It accused the pair of being “experienced intelligence agents” and said they were “suspected of having tried to get closer to Iranian unions, especially teachers’ ones.”

The ministry did not give an exact date of their arrest.

Last Thursday the French foreign ministry said it had been informed of the arrest of two French citizens. A ministry spokesperson called the arrests “baseless” and demanded their immediate release.

Christophe Lalande, federal secretary of the General Confederation of Labor trade union, confirmed that Cécile Kohler was a member and secondary school teacher, who he said had visited Iran for “a private tourist trip during Easter holidays.”

In Washingon, State Department spokesman Ned Price said the U.S. was aware of the arrest of the two French citizens in Iran.

“We echo what you’ve heard from our French allies, the condemnation of these arrests,” he told a press briefing. “We similarly call on Iran to immediately release these two French nationals.”

“Iran has a long history of unjustly imprisoning foreign nationals in an attempt to use them as political leverage,” Price added.

Human rights groups have accused the Iranian regime of detaining foreigners to put pressure on Western countries in order to win concessions in negotiations over its nuclear programs and other issues. Tehran denies this.

Benjamin Brière, a 35-year old French tourist, was arrested in May 2020 while taking photos with a drone in a park near the Iran-Turkmenistan border. He was accused of espionage and propaganda against the regime – he had allegedly criticized Iran’s compulsory hijab laws on social media – and was sentenced last January to eight years and eight months in prison.
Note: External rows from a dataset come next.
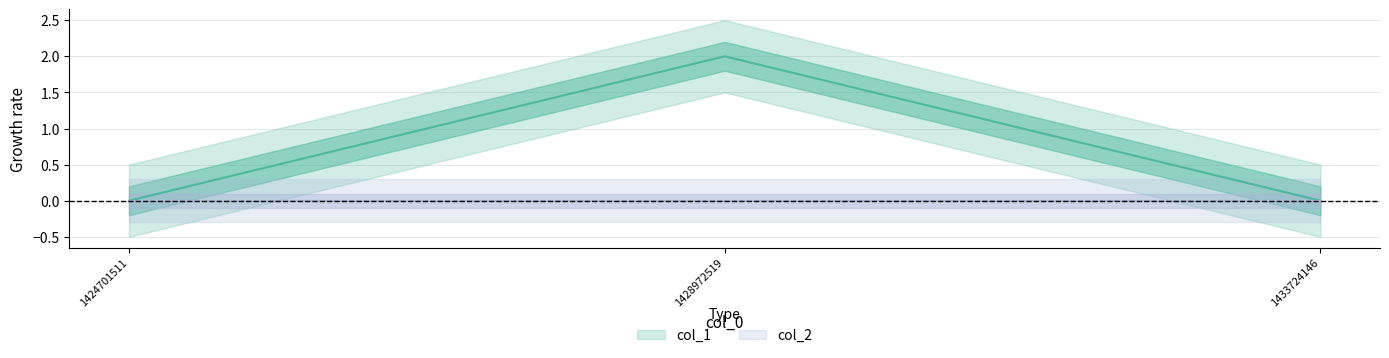

What is the difference between the maximum and minimum values?

2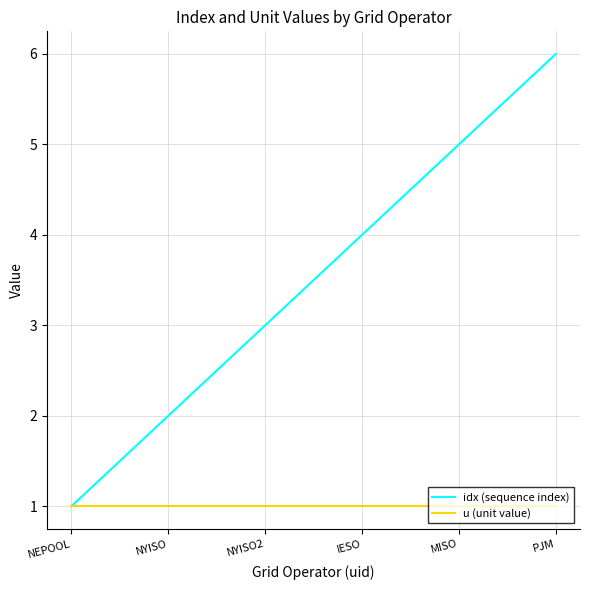

True or false: idx (sequence index) has a value of 5 at NYISO2.

False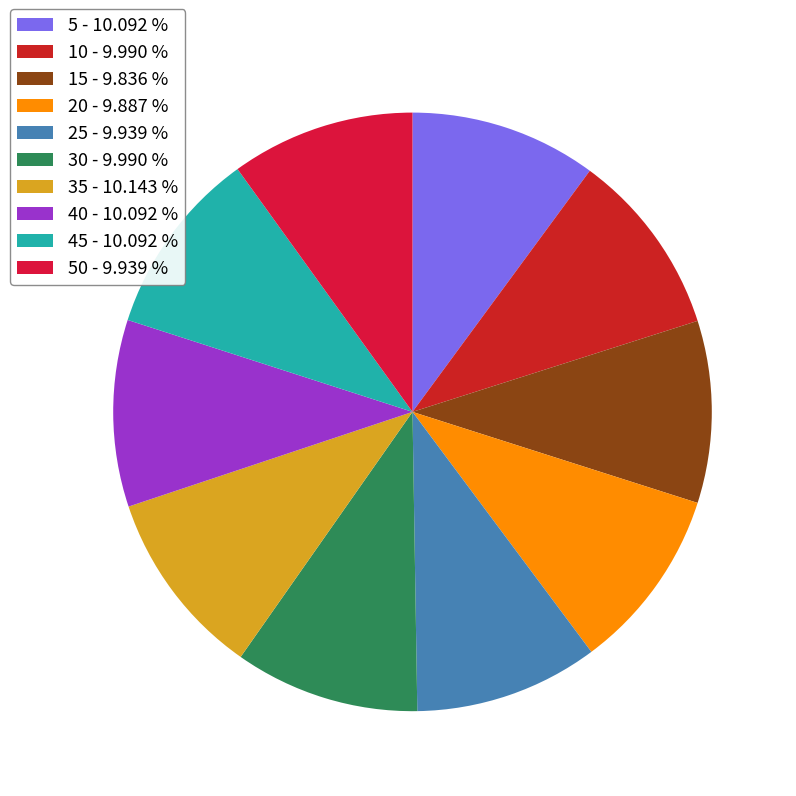

How many segments does this pie chart have?

10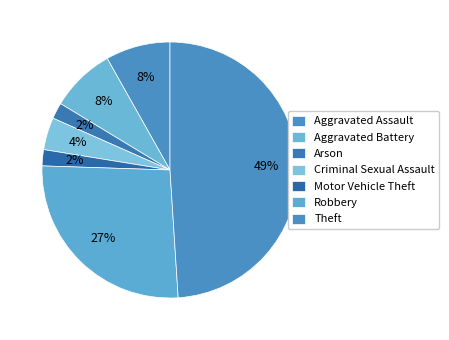

What is the largest slice in the pie chart?

Theft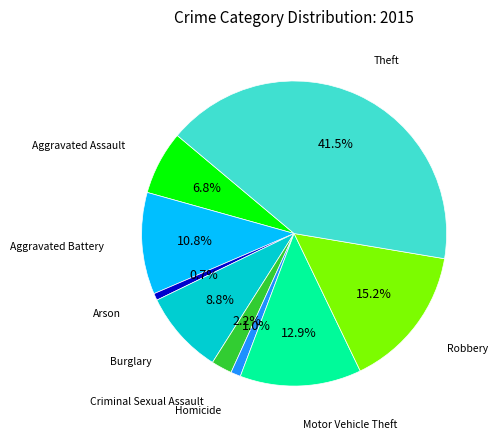

Which category has the biggest portion of the pie?

Theft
Fariba Adelkhah, a 60-year-old French-Iranian anthropologist, was arrested in June 2019 while carrying out research in Iran together with a visiting French colleague and partner, Roland Marchal. He was released in March 2020 but Adelkhah was convicted on charges of conspiring against national security and propaganda against the state, and sentenced to six years’ imprisonment.

French citizens are not the only foreigners jailed in Iran. They are currently at least a dozen Westerners, including some with dual nationalities, in custody in the country.

Earlier this year British-Iranian citizens Nazanin Zaghari-Ratcliffe and Anousheh Ashouri were released, having been detained in Iran since 2016 and 2019 respectively, both accused of spying.

U.S. nationals still in Iranian custody include Baquer Namazi and his son Siamak Namazi, who were arrested in Iran in 2016 and 2015 respectively. Baquer, aged in his 80s, is a former UNICEF official. Siamak is a businessman and former Wilson Center scholar. They were sentenced in October 2016 to ten years’ imprisonment for cooperating with the U.S.

Morad Tahbaz, 66, a British-born environmentalist who holds British and U.S. citizenship, was arrested in 2018 and later sentenced to ten years’ imprisonment, for “contacts with the U.S. enemy state.”